Diacylglycerol oil (DAG oil) is a cooking oil in which the ratio of triglycerides, also known as Triacylglycerols (TAGs), to diacylglycerols (DAGs) is shifted to contain mostly DAG, unlike conventional cooking oils, which are rich in TAGs. Vegetable DAG oil, for example, contains 80% DAG and is used as a 1:1 replacement for liquid vegetable oils in all applications.

How it works 

DAGs and TAGs are natural components in all vegetable oils. Through an enzymatic process, the DAG content of a combination of soy and canola oils is significantly increased. Unlike TAG, which is stored as body fat, DAG is immediately burned as energy.

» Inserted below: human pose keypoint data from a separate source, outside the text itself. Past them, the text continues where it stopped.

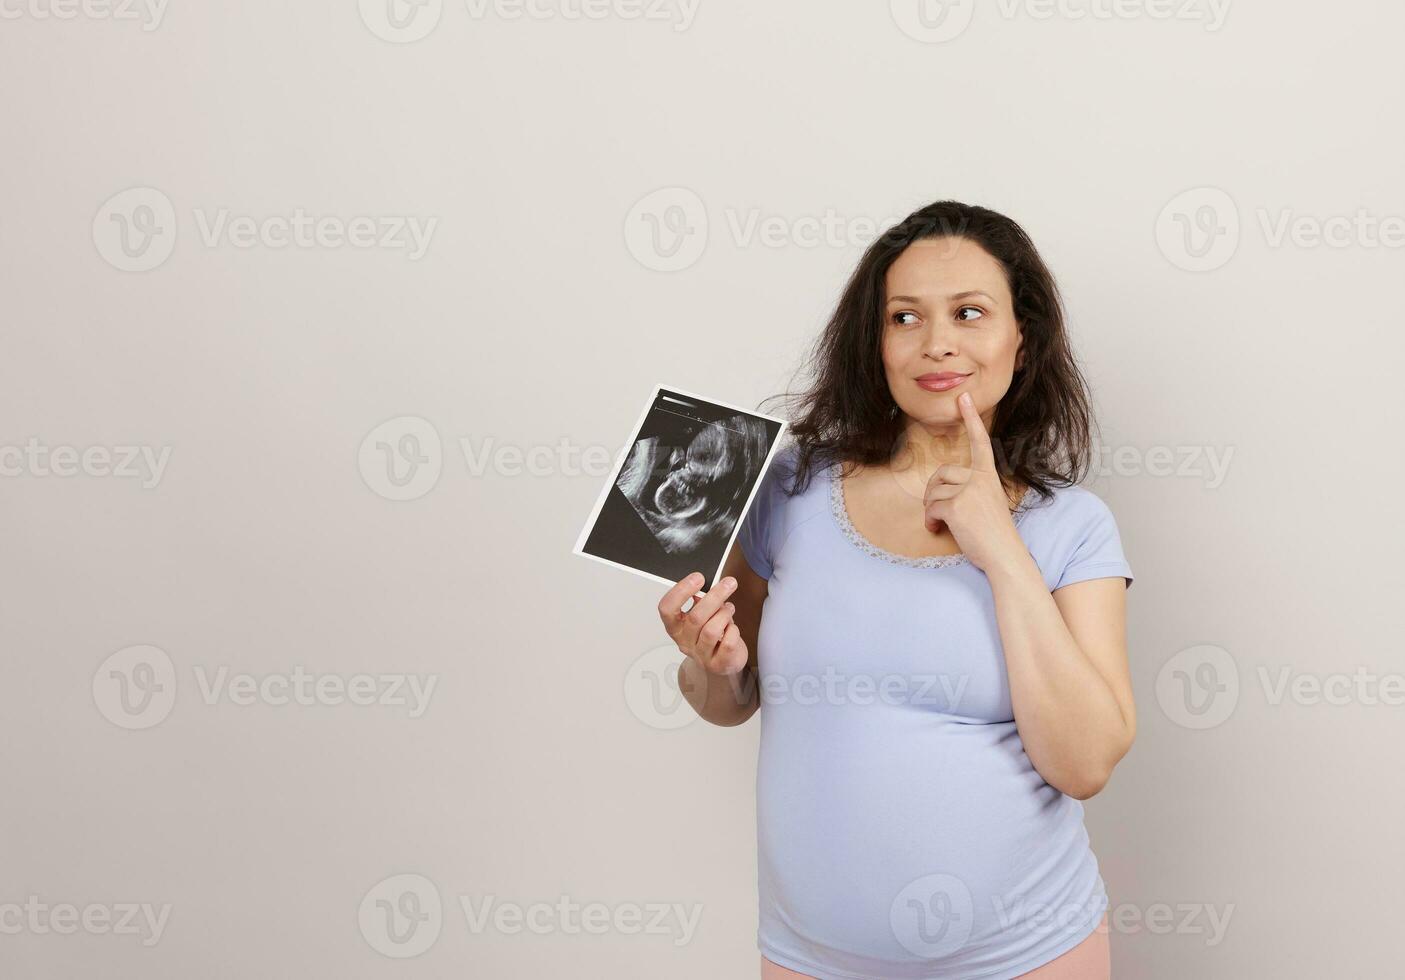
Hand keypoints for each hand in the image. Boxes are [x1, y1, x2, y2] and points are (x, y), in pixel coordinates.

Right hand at [657, 572, 747, 675]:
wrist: (722, 664)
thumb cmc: (712, 635)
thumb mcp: (703, 616)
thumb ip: (702, 602)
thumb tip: (708, 586)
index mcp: (676, 626)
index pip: (667, 609)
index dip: (680, 591)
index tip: (698, 578)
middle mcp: (684, 642)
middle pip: (695, 617)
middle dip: (714, 596)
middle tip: (729, 583)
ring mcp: (700, 655)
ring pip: (711, 630)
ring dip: (724, 614)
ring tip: (729, 608)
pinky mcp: (717, 664)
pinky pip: (727, 642)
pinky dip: (734, 630)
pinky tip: (732, 628)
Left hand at [922, 391, 1026, 573]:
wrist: (1005, 555)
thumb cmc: (995, 535)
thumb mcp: (987, 504)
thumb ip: (970, 491)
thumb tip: (939, 495)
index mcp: (989, 476)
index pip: (980, 442)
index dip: (971, 418)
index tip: (964, 397)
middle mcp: (980, 479)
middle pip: (941, 473)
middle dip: (933, 492)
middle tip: (939, 511)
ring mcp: (968, 491)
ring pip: (933, 493)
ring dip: (931, 511)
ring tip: (943, 524)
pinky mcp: (956, 506)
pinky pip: (931, 508)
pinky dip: (930, 522)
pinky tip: (938, 530)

With DAG-rich oil containing more than 80% DAG, less of the oil is stored as body fat than with traditional oils, which are rich in TAG.  Excess calories consumed by the body are converted into fat and stored, regardless if it is consumed as DAG or TAG.

Study 
According to a 2007 Study 
Diacylglycerol (DAG) oil is Present with vegetable oil, However, a Recent study (2007 edition) showed (indicates) that the DAG oil is effective for both fasting and postprandial hyperlipidemia and according also to same study it helps also to prevent excess adiposity

FDA designation 

DAG oil was designated as generally recognized as safe (GRAS) by an outside panel of scientific experts, and their conclusion has been reviewed and accepted by the US Food and Drug Administration (FDA). This GRAS determination is for use in vegetable oil spreads and home cooking oil. In Japan, the Ministry of Health, Labor and Welfare has approved DAG oil to manage serum triglycerides after a meal, which leads to less build-up of body fat.

Side effects 

Because DAG oil is digested the same way as conventional vegetable oils, the potential side effects are no different than those of conventional oil. In addition, studies with animals and human subjects have shown no adverse effects from single-dose or long-term consumption of DAG-rich oil. It has also been found that fat-soluble vitamins' status is not affected by the consumption of DAG-rich oil.

Research 

Studies indicate that DAG oil has numerous health benefits, including reducing post-meal blood triglyceride levels. Clinical studies in Japan have also shown that DAG oil may increase overall metabolism, helping reduce the amount of fat already stored in the body.

Sales suspended voluntarily 
On September 16, 2009, Kao Corporation, maker of Econa Cooking Oil has voluntarily suspended sales of products containing DAG oil in Japan, which include cooking oil, mayonnaise, salad dressing, and pet food products. The company is cited as considering suspending the sales of Enova Brand Oil sold in North America. On the same day, Hagoromo Foods, maker of Sea Chicken brand of canned tuna, and Satonoyuki, maker of tofu products, have voluntarily suspended number of products made with Econa Cooking Oil sold in Japan.

In its press release announcing the temporally suspension of Econa line of products, Kao cites questions raised by European researchers on the uncertain health effect of glycidyl fatty acid esters (GE). It states that GE contained in the products are introduced as by-product of deodorization process, but maintains that the main ingredient DAG (Diacylglycerol) is proven safe, and says it plans to resume sale after reducing the amount of GE introduced in its production method.